Write down a Regular Expression for the language $L$ consisting of all binary strings where every non-empty block of $1$s has odd length. (Notice that the empty string is in this language.)
My working out:
$$(111)^* 011$$
This way, there will always be an odd number of $1$s.
Let's look at your regular expression:
$$ (111)^* 011 \enspace. $$
It generates the strings $011$, $111011$, $111111011$, and so on. None of these words is such that every nonempty block of $1$s has odd length. Moreover, the total number of $1$s alternates between even and odd, contrary to your claim. Even if we had guaranteed blocks of $1$s of odd lengths, as in
$$ 1(11)^*01(11)^* \enspace, $$
our goal is not to describe some of the words in $L$, but all of them. This is not entirely trivial in this case; therefore let's take another, more systematic approach.

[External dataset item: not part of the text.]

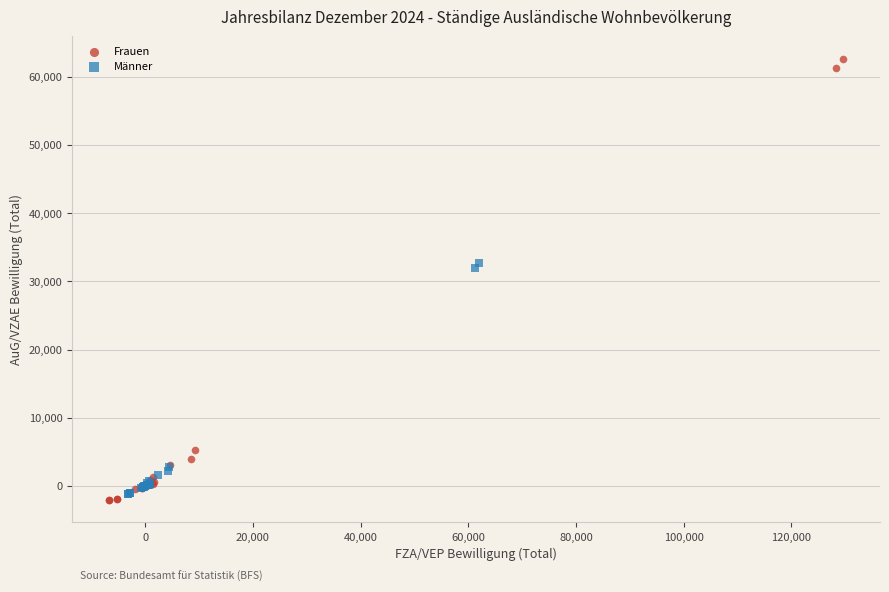

Which series has the widest spread of Y values?

Frauen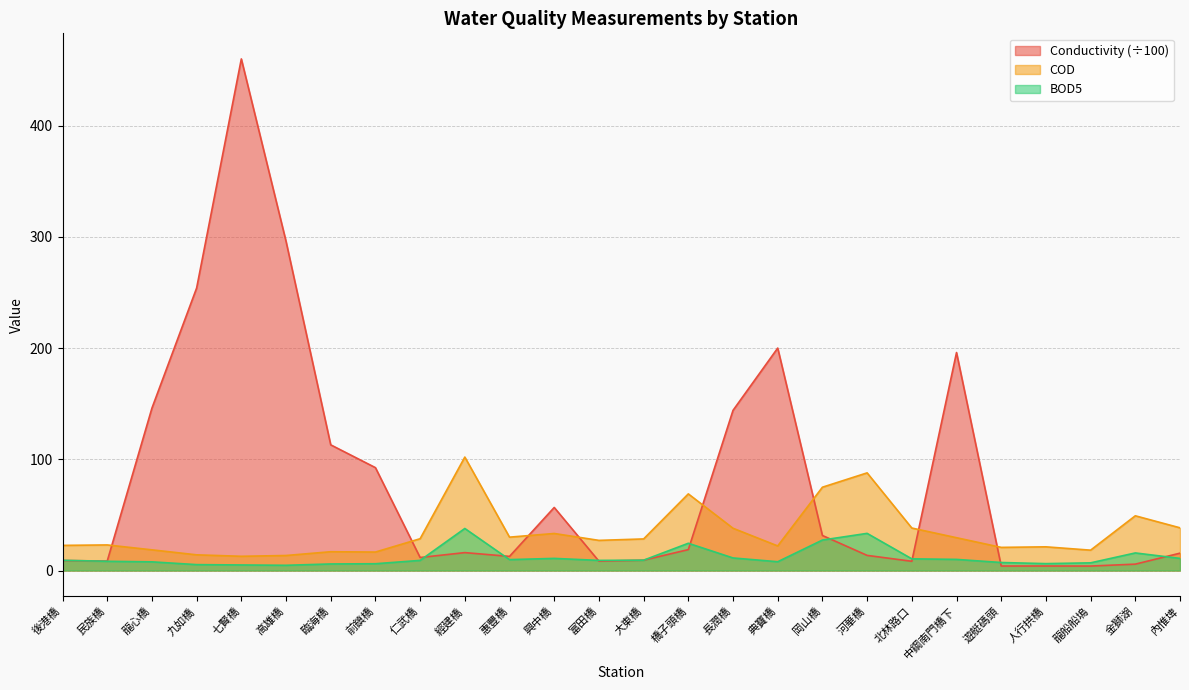

Does the chart display data point markers on the line(s)?

No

The strings in our language may start with any number of $0$s. So, we are going to use $0^*$ as a building block. A nonempty string of $1$s of odd length is given by $1(11)^*$. That's another building block for our regular expression. From $1(11)^*$ we get $1$, $111$, $11111$, and so on.

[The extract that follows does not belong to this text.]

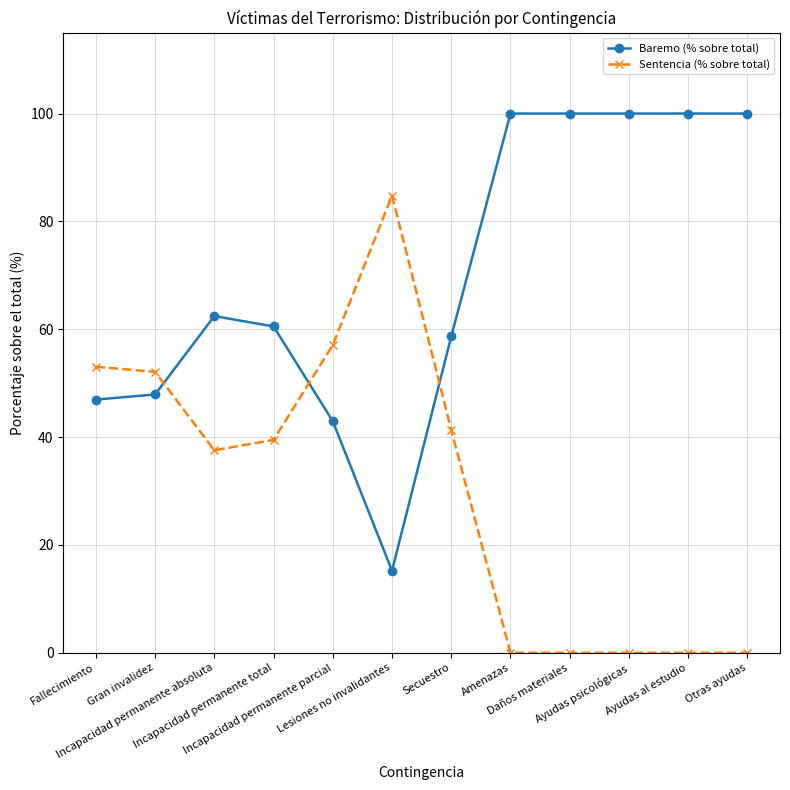

Where is the first local maximum for Baremo (% sobre total)?

Incapacidad permanente absoluta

Finally, in between blocks of $1$s we can have any positive number of $0$s. That is, $00^*$. Let's now put these building blocks together:
$$ 0^* (1(11)^* 00^*)^* (1(11)^* + \epsilon) \enspace. $$
It's not the simplest regular expression out there, but we should be able to recognize the building blocks. We start with an optional block of $0$s. Then we have zero or more blocks of $1$s of odd lengths, each followed by one or more zeros. Finally, we have an optional block of $1$s (of odd length) not followed by $0$s to account for the fact that a word in $L$ may not have trailing $0$s.
This is not the only regular expression for $L$, as is often the case. If you have already seen Kleene's Theorem, you should know of the systematic procedure alluded to by John Hughes in his comment. For this $L$ it produces a regular expression of complexity comparable to the one above.